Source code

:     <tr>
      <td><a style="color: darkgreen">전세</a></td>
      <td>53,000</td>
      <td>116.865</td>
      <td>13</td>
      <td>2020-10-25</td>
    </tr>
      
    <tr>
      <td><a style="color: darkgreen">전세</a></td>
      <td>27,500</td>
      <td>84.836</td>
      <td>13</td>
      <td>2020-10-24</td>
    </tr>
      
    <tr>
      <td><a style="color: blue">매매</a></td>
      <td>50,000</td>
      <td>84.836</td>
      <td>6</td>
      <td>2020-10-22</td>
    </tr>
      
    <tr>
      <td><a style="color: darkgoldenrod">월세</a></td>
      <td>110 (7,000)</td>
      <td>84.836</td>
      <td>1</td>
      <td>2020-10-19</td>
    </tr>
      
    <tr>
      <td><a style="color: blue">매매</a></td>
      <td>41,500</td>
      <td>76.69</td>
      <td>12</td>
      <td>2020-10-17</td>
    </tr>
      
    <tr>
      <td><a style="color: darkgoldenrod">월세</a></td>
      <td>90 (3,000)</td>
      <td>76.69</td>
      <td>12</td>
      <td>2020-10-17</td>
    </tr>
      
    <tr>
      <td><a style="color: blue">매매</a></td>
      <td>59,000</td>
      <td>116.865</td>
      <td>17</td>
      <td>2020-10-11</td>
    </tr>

________________

Exercise goal:
All of the records are to be reproduced exactly as they were given.

Reply to the task:
Source code

:     <tr>
      <td><a style="color: darkgreen">전세</a></td>
      <td>53,000</td>
      <td>116.865</td>
      <td>13</td>
      <td>2020-10-25</td>
    </tr>
      
    <tr>
      <td><a style="color: darkgreen">전세</a></td>
      <td>27,500</td>
      <td>84.836</td>
      <td>13</td>
      <td>2020-10-24</td>
    </tr>
      
    <tr>
      <td><a style="color: blue">매매</a></td>
      <td>50,000</td>
      <td>84.836</td>
      <td>6</td>
      <td>2020-10-22</td>
    </tr>
      
    <tr>
      <td><a style="color: darkgoldenrod">월세</a></td>
      <td>110 (7,000)</td>
      <td>84.836</td>
      <td>1</td>
      <td>2020-10-19</td>
    </tr>
      
    <tr>
      <td><a style="color: blue">매매</a></td>
      <td>41,500</td>
      <td>76.69</td>
      <td>12</td>
      <td>2020-10-17</td>
    </tr>
      
    <tr>
      <td><a style="color: darkgoldenrod">월세</a></td>
      <td>90 (3,000)</td>
      <td>76.69</td>
      <td>12</td>
      <td>2020-10-17</td>
    </tr>
      
    <tr>
      <td><a style="color: blue">매매</a></td>
      <td>59,000</td>
      <td>116.865</td>
      <td>17</td>
      <td>2020-10-11</td>
    </tr>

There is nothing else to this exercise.